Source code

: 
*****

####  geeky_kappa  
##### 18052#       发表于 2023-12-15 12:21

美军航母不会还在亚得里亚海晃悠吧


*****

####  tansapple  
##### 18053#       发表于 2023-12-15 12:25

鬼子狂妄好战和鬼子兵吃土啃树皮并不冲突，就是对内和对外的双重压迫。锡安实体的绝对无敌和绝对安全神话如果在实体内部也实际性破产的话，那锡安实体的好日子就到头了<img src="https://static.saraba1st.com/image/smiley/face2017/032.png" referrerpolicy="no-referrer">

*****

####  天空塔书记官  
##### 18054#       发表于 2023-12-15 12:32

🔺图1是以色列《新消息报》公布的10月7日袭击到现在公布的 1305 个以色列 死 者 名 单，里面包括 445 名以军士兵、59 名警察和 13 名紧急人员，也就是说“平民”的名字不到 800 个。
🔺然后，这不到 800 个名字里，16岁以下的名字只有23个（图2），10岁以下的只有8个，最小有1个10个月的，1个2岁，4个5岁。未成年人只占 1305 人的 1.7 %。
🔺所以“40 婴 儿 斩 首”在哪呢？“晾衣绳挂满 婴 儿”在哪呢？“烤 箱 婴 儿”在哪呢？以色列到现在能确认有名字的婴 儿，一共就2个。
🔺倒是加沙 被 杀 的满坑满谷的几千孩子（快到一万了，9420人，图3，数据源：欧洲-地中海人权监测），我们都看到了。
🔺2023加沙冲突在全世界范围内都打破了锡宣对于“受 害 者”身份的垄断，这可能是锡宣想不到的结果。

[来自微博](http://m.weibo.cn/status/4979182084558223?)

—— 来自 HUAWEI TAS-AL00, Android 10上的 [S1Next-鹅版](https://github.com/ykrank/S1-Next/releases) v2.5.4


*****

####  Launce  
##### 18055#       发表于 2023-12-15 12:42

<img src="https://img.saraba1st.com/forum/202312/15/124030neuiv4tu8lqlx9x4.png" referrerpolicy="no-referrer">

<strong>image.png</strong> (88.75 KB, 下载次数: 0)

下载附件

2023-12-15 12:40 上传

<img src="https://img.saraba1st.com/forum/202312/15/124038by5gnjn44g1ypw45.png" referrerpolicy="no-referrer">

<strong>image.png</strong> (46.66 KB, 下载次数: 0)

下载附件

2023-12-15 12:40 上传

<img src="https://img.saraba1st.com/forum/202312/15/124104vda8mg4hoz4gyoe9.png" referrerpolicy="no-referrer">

## WHAT YOU ARE ASKED TO DO
Quote the records from their first line down to and including the line that contains "发表于 2023-12-15 12:32".

## EXERCISE OUTPUT
Source code

: 
*****

####  geeky_kappa  
##### 18052#       发表于 2023-12-15 12:21

美军航母不会还在亚得里亚海晃悠吧


*****

####  tansapple  
##### 18053#       发表于 2023-12-15 12:25

鬼子狂妄好战和鬼子兵吃土啃树皮并不冲突，就是对内和对外的双重压迫。锡安实体的绝对无敌和绝对安全神话如果在实体内部也实际性破产的话，那锡安实体的好日子就到头了<img src="https://static.saraba1st.com/image/smiley/face2017/032.png" referrerpolicy="no-referrer">

*****

####  天空塔书记官  
##### 18054#       发表于 2023-12-15 12:32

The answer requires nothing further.